*What is needed*: Reproduce word for word the lines of the data, starting at the line containing "padrões de projetos?" and continuing up to and including the line containing "a objetos reutilizável.".

*Records supplied*:
<<<<

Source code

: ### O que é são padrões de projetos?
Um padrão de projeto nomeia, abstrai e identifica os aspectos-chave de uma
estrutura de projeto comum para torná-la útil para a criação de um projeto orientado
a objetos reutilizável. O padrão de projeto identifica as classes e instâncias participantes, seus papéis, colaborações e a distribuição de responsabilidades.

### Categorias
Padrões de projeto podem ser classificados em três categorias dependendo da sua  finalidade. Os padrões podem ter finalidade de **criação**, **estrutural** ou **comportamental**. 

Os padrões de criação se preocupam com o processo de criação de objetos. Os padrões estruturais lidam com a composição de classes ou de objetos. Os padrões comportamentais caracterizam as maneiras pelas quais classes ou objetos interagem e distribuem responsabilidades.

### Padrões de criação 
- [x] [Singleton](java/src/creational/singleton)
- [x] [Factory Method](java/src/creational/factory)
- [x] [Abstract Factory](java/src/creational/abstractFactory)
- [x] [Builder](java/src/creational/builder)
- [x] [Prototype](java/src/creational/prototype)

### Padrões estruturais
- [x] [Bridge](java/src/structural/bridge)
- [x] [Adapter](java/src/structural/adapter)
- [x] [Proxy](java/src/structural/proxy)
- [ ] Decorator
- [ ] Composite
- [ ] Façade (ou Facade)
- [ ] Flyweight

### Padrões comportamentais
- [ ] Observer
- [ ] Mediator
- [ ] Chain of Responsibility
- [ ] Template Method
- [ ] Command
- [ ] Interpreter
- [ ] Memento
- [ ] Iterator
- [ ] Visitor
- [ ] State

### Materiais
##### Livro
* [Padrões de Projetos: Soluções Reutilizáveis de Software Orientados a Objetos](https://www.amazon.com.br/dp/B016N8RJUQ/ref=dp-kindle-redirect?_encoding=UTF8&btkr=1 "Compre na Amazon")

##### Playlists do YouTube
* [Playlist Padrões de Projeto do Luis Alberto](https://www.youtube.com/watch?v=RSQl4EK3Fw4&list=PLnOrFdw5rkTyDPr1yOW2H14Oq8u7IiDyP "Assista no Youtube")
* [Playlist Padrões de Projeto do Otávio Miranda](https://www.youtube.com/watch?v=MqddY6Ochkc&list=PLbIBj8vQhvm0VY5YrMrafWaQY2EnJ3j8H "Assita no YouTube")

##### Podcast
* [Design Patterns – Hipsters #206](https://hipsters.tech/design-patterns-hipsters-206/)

>>>>

*Solution for this task*:
: ### O que é são padrões de projetos?
Um padrão de projeto nomeia, abstrai e identifica os aspectos-chave de uma
estrutura de projeto comum para torná-la útil para a criação de um projeto orientado
a objetos reutilizável. O padrão de projeto identifica as classes e instâncias participantes, seus papéis, colaborações e a distribuição de responsabilidades.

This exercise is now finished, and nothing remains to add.